Correlation between precipitation and discharge: 0.12


### Statistical Significance

The significance can be tested with a p-value and with another library. We will not cover this during the introduction. 

```python
from scipy.stats import pearsonr

corr, p_value = pearsonr(df['precipitation(mm/d)'], df['discharge_vol(m3/s)'])

# The correlation coefficient tells you how strong and in what direction the relationship is.
# The p-value tells you how likely you’d see this correlation in random data.
# If p < 0.05, the correlation is usually considered statistically significant (less than 5% chance this happened randomly).
print(f'Pearson correlation: {corr:.2f}')
print(f'p-value: {p_value:.5f}')
```

## Linear Regression

In [36]:
# Example: Correlation between precipitation and discharge
precipitation = data['precipitation(mm/d)']
discharge = data['discharge_vol(m3/s)']

X = precipitation.values.reshape(-1, 1)
y = discharge.values

In [37]:
model = LinearRegression()
model.fit(X, y)

In [38]:
regression_data = pd.DataFrame({
    'Precipitation': precipitation,
    'Discharge': discharge,
    'Predicted Discharge': model.predict(X)
})

In [39]:
# Scatter plot with regression line using Altair
scatter_plot = alt.Chart(regression_data).mark_point().encode(
    x='Precipitation',
    y='Discharge',
    tooltip=['Precipitation', 'Discharge']
)

regression_line = alt.Chart(regression_data).mark_line(color='red').encode(
    x='Precipitation',
    y='Predicted Discharge'
)

(scatter_plot + regression_line).properties(
    width=600,
    height=400,
    title=f'Linear Regression: Precipitation vs Discharge (r={correlation:.2f})'
).show()

# Summary of regression
print(f"Regression Coefficient (Slope): {model.coef_[0]:.3f}")
print(f"Intercept: {model.intercept_:.3f}")
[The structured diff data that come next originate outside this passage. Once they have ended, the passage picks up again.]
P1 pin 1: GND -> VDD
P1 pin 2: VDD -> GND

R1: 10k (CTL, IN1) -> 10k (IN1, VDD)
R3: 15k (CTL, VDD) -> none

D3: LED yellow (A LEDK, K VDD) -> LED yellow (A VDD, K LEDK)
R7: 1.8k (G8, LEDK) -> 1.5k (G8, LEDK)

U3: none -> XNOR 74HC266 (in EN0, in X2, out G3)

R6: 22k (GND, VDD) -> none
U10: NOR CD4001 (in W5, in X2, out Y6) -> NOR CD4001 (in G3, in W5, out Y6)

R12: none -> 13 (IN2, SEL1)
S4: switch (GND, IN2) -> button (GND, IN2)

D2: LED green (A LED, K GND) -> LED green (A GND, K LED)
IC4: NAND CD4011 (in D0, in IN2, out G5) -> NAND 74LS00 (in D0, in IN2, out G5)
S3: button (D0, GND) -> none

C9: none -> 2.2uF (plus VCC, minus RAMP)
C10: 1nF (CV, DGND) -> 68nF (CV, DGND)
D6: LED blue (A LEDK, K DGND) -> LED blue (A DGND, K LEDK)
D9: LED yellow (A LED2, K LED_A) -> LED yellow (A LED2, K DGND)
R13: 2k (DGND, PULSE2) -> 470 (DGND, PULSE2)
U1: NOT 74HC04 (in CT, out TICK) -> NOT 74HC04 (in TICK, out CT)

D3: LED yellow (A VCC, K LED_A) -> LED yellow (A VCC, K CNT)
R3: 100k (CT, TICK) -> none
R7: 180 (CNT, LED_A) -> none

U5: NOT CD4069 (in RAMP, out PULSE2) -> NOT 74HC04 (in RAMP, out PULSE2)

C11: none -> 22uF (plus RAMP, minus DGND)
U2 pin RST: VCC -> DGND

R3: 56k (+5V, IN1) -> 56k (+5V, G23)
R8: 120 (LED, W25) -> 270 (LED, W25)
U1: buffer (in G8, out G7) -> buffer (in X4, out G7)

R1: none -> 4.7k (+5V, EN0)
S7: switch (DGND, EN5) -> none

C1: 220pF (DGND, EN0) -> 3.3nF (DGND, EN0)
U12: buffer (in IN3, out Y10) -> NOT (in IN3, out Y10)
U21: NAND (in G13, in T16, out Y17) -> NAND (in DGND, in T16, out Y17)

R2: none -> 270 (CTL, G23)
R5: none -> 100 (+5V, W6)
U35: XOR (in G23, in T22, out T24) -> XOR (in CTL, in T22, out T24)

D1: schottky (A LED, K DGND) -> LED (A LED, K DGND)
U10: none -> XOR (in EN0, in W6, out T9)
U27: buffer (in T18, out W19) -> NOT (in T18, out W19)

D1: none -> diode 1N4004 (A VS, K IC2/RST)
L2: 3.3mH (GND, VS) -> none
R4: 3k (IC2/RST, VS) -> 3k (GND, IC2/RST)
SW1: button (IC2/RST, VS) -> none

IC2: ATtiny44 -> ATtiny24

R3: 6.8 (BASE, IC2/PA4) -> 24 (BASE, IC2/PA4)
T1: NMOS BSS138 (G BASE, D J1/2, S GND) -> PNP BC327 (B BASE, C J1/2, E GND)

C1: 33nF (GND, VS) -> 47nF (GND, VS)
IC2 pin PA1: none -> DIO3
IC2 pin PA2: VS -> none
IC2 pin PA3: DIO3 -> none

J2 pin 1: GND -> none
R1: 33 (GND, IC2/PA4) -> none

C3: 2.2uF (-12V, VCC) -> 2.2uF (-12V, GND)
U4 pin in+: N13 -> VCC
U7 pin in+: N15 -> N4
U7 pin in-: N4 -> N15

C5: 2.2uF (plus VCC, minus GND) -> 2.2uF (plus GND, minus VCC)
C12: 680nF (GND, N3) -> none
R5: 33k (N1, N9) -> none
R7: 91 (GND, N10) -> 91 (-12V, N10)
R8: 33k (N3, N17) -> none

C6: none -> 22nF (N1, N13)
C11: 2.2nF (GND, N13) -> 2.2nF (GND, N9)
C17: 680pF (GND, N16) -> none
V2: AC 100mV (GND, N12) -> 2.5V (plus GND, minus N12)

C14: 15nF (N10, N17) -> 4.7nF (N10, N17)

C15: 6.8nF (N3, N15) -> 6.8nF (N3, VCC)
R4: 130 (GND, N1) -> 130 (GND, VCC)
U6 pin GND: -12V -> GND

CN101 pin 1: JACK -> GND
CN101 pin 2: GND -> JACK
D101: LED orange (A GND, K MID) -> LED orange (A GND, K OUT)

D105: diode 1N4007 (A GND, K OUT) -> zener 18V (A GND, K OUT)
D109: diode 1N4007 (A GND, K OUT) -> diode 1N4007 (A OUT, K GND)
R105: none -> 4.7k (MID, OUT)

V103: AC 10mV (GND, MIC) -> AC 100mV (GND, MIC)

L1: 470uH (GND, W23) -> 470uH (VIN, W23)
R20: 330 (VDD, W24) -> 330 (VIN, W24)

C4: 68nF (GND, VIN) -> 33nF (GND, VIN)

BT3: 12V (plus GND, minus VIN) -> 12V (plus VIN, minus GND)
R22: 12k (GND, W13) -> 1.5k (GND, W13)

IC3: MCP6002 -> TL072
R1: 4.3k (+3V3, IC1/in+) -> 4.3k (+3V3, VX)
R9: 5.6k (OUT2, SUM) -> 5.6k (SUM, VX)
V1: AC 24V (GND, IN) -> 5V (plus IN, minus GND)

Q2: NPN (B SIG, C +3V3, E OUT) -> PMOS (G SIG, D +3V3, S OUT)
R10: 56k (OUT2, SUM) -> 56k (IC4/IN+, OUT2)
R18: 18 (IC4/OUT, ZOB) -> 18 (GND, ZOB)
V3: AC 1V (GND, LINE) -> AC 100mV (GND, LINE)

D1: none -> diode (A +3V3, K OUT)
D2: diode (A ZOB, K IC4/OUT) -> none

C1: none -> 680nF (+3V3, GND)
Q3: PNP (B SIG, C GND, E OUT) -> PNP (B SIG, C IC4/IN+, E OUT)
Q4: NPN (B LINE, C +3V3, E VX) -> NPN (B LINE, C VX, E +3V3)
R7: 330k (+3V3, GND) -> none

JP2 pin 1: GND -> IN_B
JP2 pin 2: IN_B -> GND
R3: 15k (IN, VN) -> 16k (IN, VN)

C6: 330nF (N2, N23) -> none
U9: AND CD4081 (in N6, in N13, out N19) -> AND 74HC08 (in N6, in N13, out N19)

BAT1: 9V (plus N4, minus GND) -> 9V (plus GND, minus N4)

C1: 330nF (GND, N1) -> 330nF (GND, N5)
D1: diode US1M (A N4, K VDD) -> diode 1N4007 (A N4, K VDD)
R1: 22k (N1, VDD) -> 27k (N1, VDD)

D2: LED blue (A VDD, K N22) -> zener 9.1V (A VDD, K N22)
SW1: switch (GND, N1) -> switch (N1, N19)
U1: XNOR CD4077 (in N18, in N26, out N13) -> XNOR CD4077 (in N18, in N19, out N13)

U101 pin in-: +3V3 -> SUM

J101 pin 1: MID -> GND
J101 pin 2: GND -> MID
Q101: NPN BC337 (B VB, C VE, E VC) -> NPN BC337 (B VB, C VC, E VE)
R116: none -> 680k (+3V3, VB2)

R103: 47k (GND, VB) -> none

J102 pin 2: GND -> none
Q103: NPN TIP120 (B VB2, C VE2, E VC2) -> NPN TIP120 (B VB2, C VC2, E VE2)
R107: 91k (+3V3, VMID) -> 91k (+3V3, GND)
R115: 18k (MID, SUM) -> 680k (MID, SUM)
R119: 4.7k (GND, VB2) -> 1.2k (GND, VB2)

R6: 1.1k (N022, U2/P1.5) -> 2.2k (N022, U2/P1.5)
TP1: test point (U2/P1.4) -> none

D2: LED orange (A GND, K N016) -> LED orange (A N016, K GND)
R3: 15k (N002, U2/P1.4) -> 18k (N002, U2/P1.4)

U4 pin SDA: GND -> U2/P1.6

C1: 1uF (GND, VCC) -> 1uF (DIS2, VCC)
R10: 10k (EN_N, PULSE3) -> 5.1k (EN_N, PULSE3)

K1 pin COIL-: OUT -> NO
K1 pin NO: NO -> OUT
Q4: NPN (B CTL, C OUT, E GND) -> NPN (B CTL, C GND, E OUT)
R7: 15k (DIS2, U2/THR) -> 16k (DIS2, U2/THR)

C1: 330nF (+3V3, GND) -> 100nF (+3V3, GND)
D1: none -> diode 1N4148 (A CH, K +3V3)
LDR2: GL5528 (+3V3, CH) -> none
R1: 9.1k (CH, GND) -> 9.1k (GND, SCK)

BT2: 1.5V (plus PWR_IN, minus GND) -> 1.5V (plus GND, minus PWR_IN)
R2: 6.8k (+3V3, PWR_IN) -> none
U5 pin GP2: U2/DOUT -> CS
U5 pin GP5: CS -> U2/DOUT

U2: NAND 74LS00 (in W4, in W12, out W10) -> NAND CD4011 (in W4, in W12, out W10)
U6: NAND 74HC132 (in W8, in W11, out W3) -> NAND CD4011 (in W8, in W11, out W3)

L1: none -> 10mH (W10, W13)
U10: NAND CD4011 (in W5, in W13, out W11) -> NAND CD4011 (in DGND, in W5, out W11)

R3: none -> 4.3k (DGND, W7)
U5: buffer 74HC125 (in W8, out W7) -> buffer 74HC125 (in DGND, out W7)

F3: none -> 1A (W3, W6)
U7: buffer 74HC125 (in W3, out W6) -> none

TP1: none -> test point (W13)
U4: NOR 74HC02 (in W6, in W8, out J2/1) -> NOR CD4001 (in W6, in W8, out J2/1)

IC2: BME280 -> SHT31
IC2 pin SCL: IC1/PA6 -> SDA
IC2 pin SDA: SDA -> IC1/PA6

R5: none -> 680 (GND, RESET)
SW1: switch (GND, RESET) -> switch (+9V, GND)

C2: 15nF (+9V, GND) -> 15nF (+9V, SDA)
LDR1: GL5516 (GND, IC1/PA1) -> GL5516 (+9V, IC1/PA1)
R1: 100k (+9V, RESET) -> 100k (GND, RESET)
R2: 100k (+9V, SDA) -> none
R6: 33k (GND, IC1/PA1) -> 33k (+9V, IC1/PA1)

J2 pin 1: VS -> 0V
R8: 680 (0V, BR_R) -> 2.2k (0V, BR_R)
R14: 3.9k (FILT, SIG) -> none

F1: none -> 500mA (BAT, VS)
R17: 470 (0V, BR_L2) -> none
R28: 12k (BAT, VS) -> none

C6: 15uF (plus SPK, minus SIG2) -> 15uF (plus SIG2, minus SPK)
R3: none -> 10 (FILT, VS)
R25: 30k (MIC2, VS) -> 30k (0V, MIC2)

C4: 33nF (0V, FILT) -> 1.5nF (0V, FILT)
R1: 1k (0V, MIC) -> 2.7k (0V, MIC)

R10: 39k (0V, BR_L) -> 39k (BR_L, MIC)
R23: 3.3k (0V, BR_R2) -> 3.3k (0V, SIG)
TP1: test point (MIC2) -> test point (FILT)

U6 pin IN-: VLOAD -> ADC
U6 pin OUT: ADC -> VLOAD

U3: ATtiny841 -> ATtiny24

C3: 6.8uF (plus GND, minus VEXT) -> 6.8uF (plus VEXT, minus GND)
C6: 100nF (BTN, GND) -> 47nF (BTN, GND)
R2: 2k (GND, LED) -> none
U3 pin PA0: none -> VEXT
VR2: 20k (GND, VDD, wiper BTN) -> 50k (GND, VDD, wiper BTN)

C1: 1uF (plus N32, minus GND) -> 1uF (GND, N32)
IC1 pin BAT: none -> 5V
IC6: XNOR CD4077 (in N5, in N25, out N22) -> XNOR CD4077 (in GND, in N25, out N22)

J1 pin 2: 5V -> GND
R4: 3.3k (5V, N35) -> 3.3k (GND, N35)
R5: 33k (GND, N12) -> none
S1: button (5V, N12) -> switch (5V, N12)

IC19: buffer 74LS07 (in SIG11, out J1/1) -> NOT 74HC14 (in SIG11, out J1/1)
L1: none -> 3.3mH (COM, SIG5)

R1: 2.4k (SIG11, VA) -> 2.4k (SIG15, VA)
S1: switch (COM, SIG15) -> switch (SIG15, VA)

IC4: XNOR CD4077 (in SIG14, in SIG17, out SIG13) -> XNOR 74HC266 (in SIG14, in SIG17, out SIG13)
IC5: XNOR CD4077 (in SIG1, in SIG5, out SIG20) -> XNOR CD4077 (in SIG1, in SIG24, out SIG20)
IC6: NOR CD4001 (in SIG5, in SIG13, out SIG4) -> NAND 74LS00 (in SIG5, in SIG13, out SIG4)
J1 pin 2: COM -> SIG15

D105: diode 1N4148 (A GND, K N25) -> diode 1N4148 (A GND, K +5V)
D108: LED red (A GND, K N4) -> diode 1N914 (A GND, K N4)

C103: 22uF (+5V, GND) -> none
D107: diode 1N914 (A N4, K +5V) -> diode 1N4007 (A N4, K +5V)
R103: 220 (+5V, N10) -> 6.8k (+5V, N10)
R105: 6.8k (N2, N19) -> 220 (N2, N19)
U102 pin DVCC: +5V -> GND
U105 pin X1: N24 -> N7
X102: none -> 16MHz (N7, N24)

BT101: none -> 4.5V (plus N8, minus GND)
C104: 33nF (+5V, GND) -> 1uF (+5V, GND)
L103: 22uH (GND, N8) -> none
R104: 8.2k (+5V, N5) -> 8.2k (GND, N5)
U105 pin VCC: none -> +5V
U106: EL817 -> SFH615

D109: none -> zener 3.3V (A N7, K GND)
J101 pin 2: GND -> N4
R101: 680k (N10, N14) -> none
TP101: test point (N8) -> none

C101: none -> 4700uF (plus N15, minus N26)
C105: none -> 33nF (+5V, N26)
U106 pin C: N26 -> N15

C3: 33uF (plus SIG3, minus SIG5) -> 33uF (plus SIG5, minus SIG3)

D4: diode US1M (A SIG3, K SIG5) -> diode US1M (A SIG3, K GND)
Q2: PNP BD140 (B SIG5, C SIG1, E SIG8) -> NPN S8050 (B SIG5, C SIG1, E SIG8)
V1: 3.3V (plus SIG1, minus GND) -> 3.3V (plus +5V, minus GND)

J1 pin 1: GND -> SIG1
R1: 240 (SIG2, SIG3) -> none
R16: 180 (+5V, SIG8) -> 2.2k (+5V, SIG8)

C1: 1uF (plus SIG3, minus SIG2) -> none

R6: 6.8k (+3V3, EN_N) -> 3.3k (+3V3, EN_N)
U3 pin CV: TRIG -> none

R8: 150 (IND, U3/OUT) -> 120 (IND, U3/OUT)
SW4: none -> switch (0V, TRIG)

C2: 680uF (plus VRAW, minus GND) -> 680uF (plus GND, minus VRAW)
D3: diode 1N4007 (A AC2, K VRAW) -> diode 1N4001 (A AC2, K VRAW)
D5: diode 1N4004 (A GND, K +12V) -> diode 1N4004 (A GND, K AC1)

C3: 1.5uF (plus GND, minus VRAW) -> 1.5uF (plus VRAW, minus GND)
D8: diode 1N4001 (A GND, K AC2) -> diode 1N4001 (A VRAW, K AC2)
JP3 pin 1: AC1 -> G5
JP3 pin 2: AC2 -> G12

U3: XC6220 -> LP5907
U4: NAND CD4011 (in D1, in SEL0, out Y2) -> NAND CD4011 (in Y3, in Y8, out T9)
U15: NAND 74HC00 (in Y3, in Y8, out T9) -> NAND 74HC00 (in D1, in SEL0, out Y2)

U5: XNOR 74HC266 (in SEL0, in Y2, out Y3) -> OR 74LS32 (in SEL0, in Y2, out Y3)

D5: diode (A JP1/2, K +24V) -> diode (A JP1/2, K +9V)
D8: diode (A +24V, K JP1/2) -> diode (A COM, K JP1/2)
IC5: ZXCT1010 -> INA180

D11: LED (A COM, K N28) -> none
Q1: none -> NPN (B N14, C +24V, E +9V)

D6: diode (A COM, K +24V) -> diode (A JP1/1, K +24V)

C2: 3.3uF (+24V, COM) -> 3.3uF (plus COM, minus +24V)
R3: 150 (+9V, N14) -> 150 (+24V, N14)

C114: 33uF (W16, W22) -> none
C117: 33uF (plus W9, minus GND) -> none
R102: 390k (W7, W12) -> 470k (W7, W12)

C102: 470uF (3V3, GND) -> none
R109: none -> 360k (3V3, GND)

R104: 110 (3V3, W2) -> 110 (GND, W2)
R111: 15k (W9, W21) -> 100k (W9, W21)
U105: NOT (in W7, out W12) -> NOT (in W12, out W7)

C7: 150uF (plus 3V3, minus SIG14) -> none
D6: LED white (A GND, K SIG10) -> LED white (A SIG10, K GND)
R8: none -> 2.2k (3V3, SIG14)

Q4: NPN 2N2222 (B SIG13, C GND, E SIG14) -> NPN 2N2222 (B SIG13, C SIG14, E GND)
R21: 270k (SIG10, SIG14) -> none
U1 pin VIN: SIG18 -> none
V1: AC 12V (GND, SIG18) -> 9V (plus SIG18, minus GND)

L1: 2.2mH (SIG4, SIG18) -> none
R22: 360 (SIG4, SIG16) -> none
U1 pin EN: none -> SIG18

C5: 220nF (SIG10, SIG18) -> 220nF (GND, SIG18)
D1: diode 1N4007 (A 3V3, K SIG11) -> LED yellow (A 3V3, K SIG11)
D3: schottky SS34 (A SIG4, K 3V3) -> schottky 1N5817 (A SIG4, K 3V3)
# Encourage students to experiment with other pairs of variables
print("\nTry analyzing other pairs like temperature vs discharge, or SWE vs discharge!")

Regression Coefficient (Slope): 0.955
Intercept: 104.635

Try analyzing other pairs like temperature vs discharge, or SWE vs discharge!